If there was ever a university that could prepare you for the NFL, it was Ohio State. It’s very demanding of its athletes. It’s a hard place to play. Guys quit every year. I was the type of character mold the Patriots were looking for, so I naturally fit in, but the learning curve is really steep. How many hours can you spend talking about football? I learned quickly; you can spend all day talking about it. Either learn this stuff, or you are on special teams, and everyone in the NFL can play special teams. I got called on just as much my rookie year in the NFL to play safety as I did in my entire college career, and in big games. You’ve got to learn it or drown and get kicked out.”
The fact that Ebner appreciates how fragile an NFL career is, how difficult it is to get there and how even more difficult it is to stay there, made his decision to try out for the Olympic team all that more admirable. He knew what was at stake and that failure wasn’t an option. And that’s why those that know Ebner best, including his teammates, were not surprised when he made the team and was bestowed the opportunity to fulfill his dream.
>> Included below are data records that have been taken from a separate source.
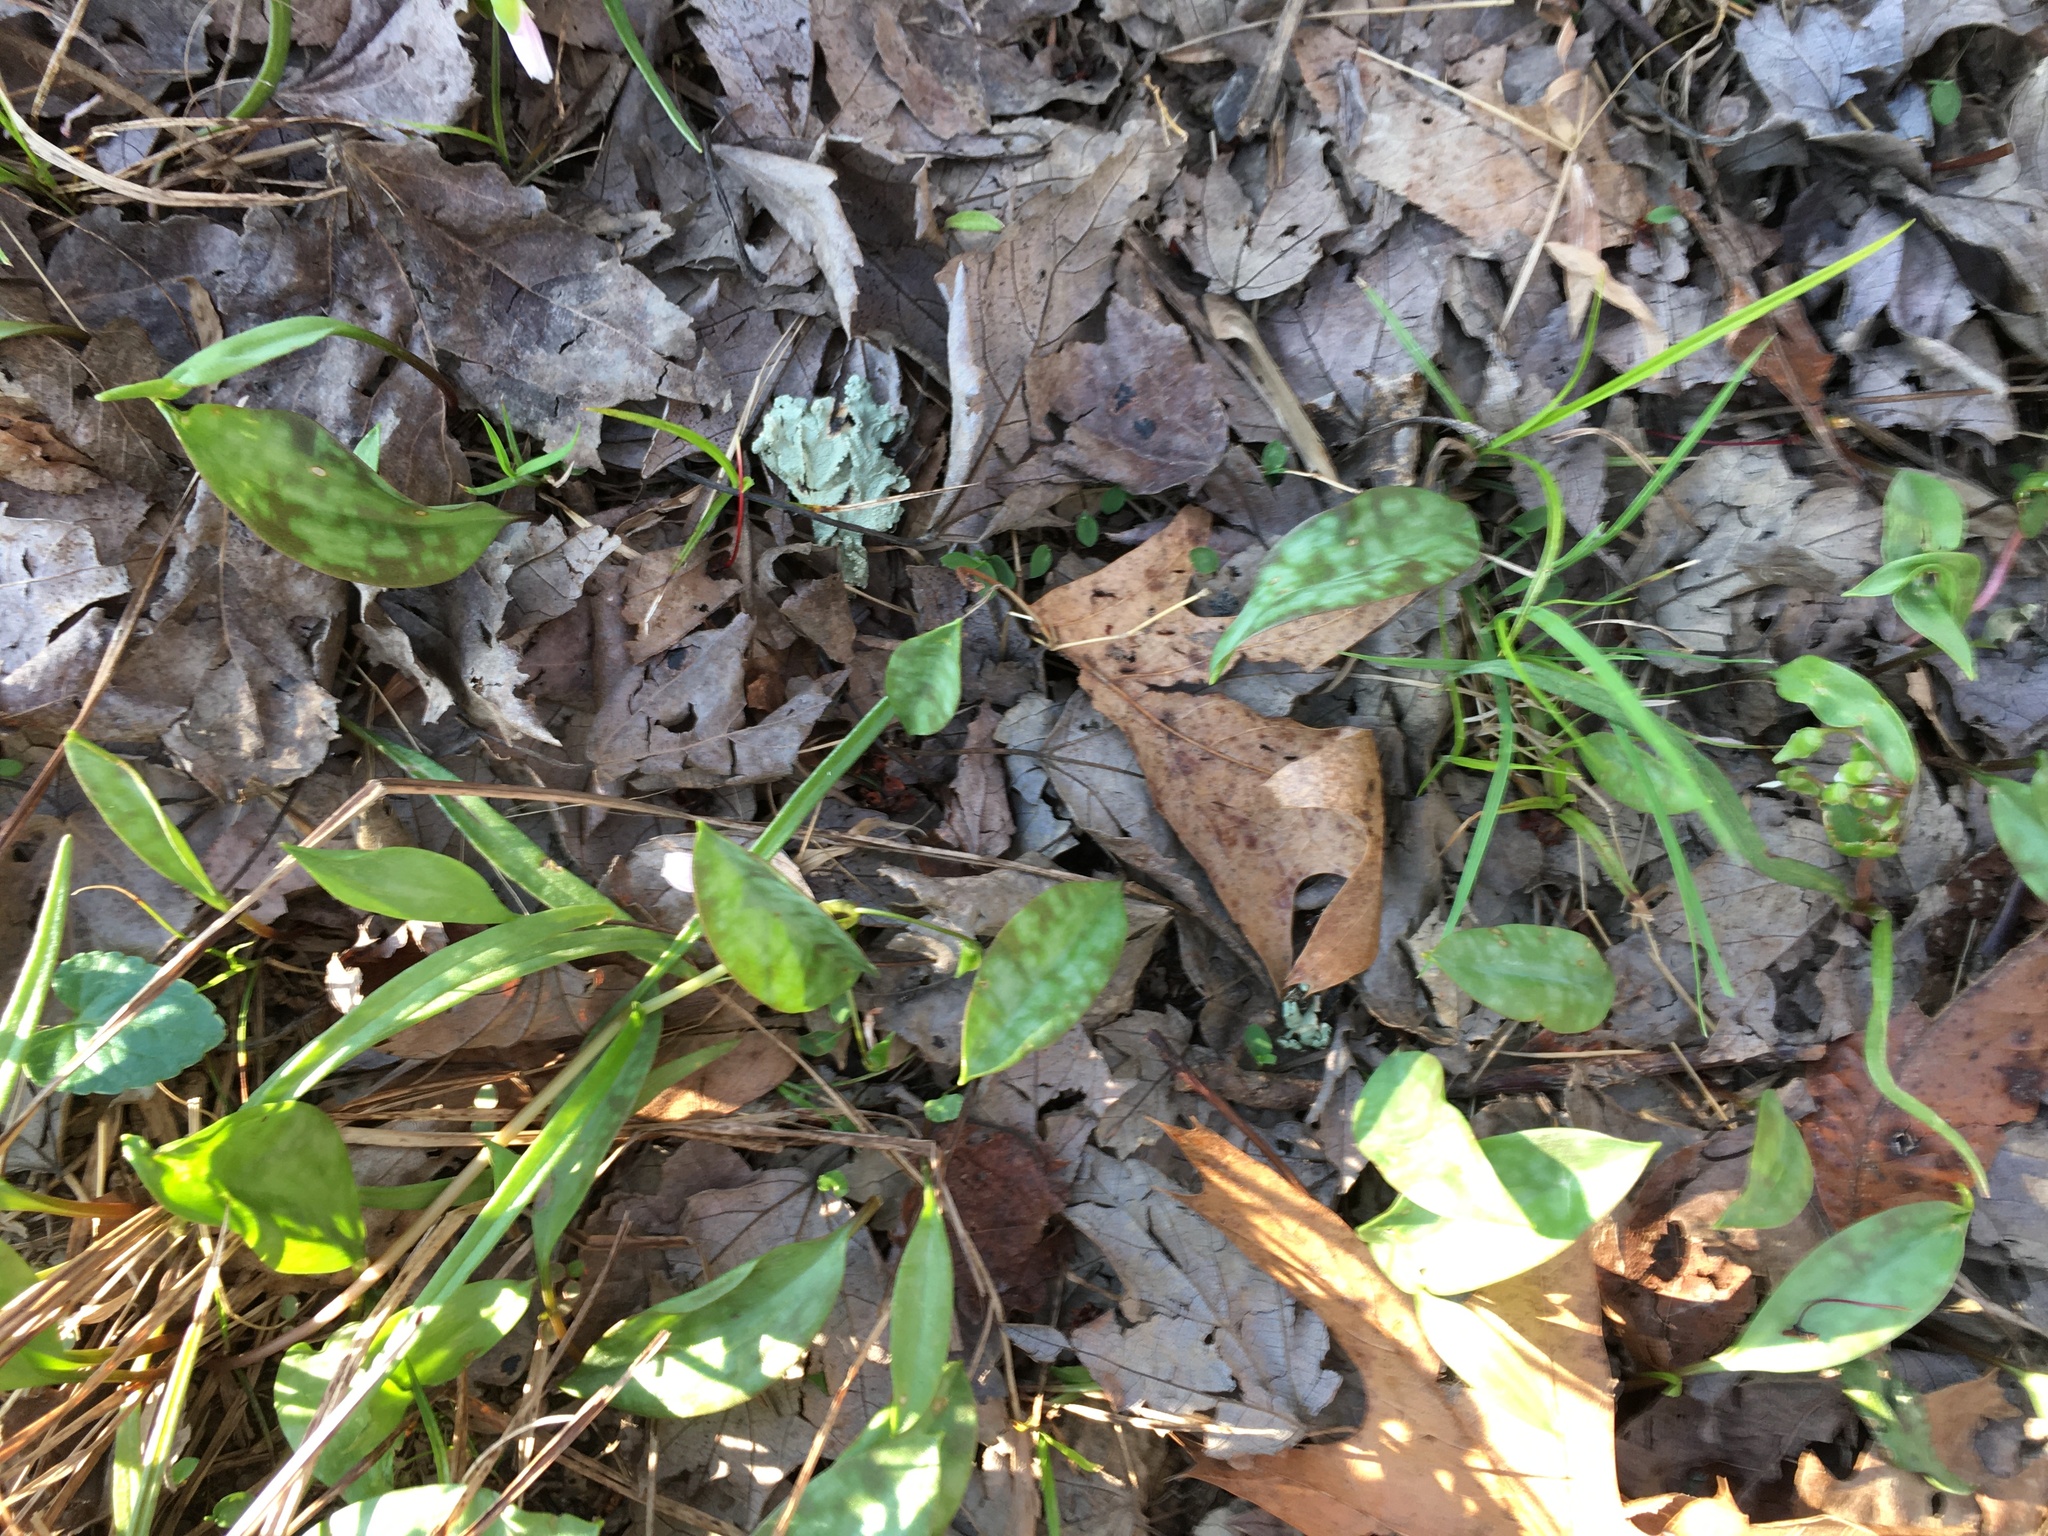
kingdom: Plantae
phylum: Tracheophyta
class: Liliopsida
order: Liliales
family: Liliaceae
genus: Erythronium
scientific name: Erythronium americanum
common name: Yellow adder's-tongue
And though Jeff Ebner will not be here to beam with pride and watch his son, the Super Bowl Champion, and now an Olympian, Nate Ebner knows that there isn’t a field on this earth where his father is not with him. “My dad told me over and over, ’Finish strong!’ It’s my mantra. There isn’t a day that goes by that I don’t think about him or remember those words,” Ebner says. “Everything I’ve ever done on a field, and everything I will ever do, is in honor of my dad.”